After training a model, the xFusionCorp Industries ML team wants DVC to surface metrics through dvc metrics show and the DVC extension’s METRICS view. The fraud-detection pipeline already trains a model and writes a metrics.json, but DVC does not recognise the file as a metric. Wire it in correctly.

  1. A project exists at /root/code/fraud-detection/ with a three-stage DVC pipeline (process_data, split_data, train). The train stage runs src/models/train.py, which writes the model to models/model.pkl and metrics to metrics.json. Do not modify the Python files.

  2. The train stage in dvc.yaml must declare metrics.json as a DVC metric output, not as a regular file output. The metric must be declared with cache: false so the JSON lives in Git for diff history rather than in the DVC cache.

  3. Re-run the pipeline with dvc repro so the metric registration takes effect.

  4. After your changes, dvc metrics show must report the accuracy and f1_score values from metrics.json.

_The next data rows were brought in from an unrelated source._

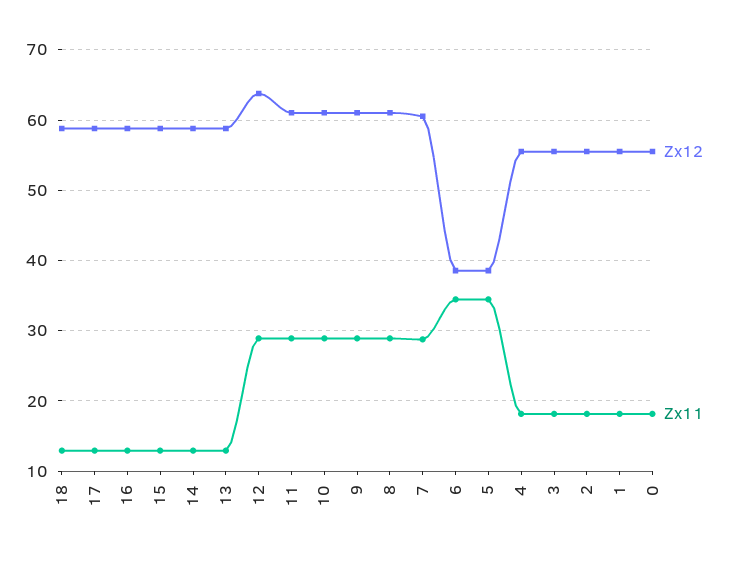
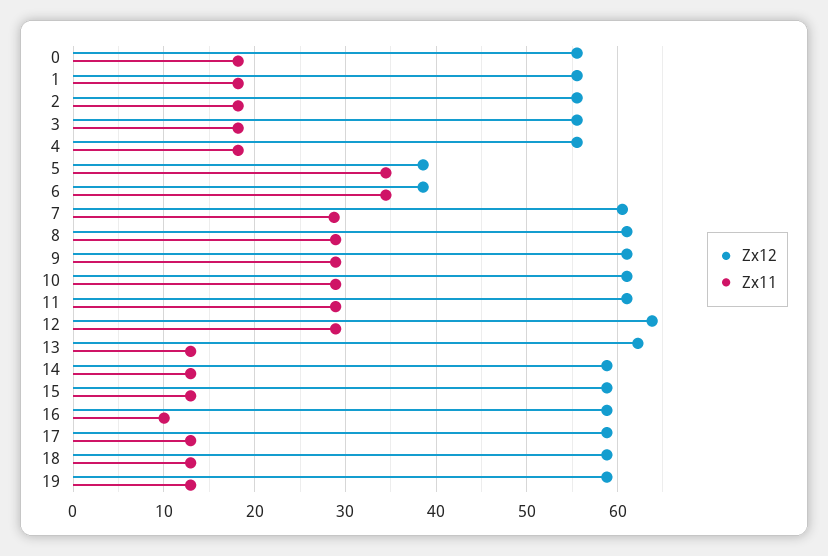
  {
    "Zx12": {
      "18": 59,
      "17": 59,
      "16": 59,
      "15": 59,
      "14": 59,
-     "13": 59,
+     "13": 62,
      "12": 64,
      "11": 61,
      "10": 61,
      "9": 61,
      "8": 61,
      "7": 61,
      "6": 39,
      "5": 39,
      "4": 56,
      "3": 56,
      "2": 56,
      "1": 56,
-     "0": 56
+     "0": 56,
+     "19": 59
    },
    "Zx11": {
      "18": 13,
      "17": 13,
-     "16": 13,
+     "16": 10,
      "15": 13,
      "14": 13,
      "13": 13,
      "12": 29,
      "11": 29,
      "10": 29,
      "9": 29,
      "8": 29,
      "7": 29,
      "6": 34,
      "5": 34,
      "4": 18,
      "3": 18,
      "2": 18,
      "1": 18,
-     "0": 18
+     "0": 18,
+     "19": 13
    }
  }

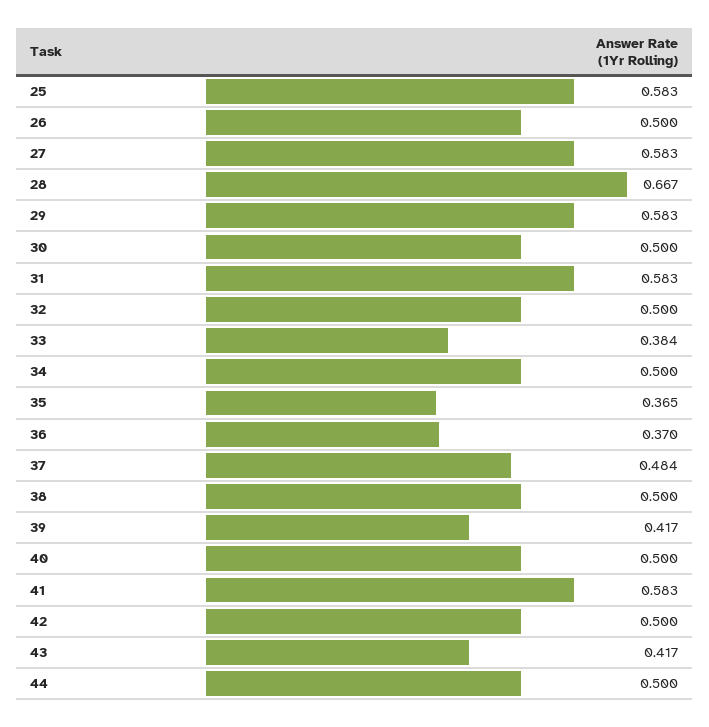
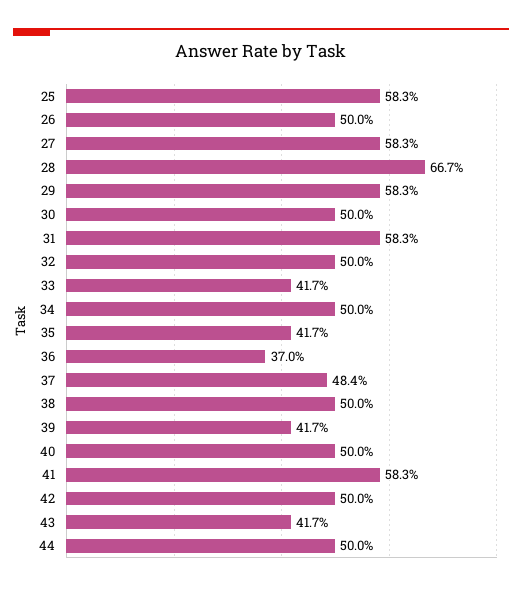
  {
    "25": 0.583,
    "26": 0.5,
    "27": 0.583,
    "28": 0.667,
    "29": 0.583,
    "30": 0.5,
    "31": 0.583,
    "32": 0.5,
-   "33": 0.384,
+   "33": 0.417,
    "34": 0.5,
-   "35": 0.365,
+   "35": 0.417,
    "36": 0.37,
    "37": 0.484,
    "38": 0.5,
    "39": 0.417,
    "40": 0.5,
    "41": 0.583,
    "42": 0.5,
    "43": 0.417,
    "44": 0.5
  }

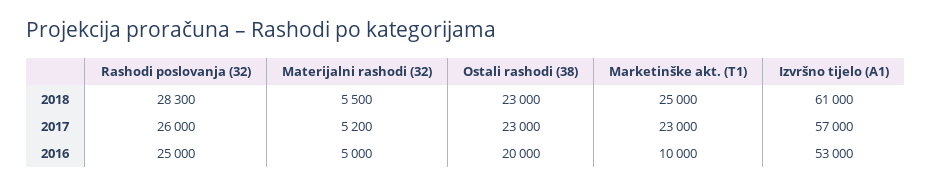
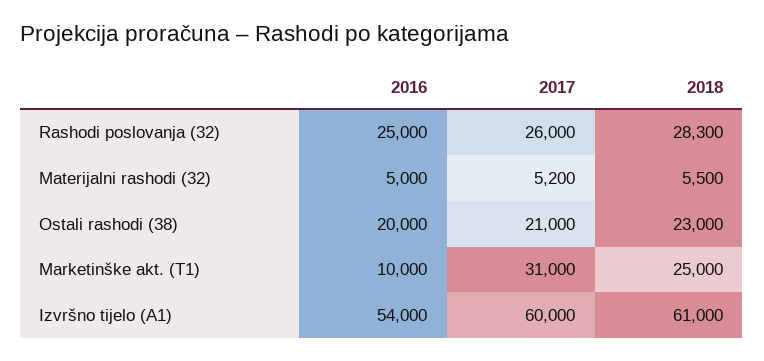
  {
    "Rashodi poslovanja (32)": {
      "2018": 28300,
      "2017": 26000,
      "2016": 25000
    },
    "Materijalni rashodi (32)": {
      "2018": 5500,
      "2017": 5200,
      "2016": 5000
    },
    "Ostali rashodi (38)": {
      "2018": 23000,
-     "2017": 23000,
+     "2017": 21000,
      "2016": 20000
    },
    "Marketinške akt. (T1)": {
      "2018": 25000,
-     "2017": 23000,
+     "2017": 31000,
      "2016": 10000
    },
    "Izvršno tijelo (A1)": {
      "2018": 61000,
-     "2017": 57000,
+     "2017": 60000,
-     "2016": 53000
+     "2016": 54000
    }
  }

The DVC extension’s METRICS section under the DVC view will surface the same values directly in the editor once the metric is registered.

Solution

To register metrics.json as a DVC metric output, we need to modify the dvc.yaml file for the train stage. Here’s how we can do it:

  1. Open the dvc.yaml file located at /root/code/fraud-detection/dvc.yaml.
  2. Locate the train stage in the dvc.yaml file. It should look something like this:

     train:
         cmd: python src/models/train.py
         deps:
             - data/processed/train.csv
             - src/models/train.py
         outs:
             - models/model.pkl
         metrics:
             - metrics.json:
                 cache: false
    

    checkout full source code of day_16_dvc.yaml pipeline file.

  3. After modifying the pipeline, run the following commands:

    dvc repro
    dvc metrics show
    

    It should create a metrics.json file and display the accuracy and f1_score.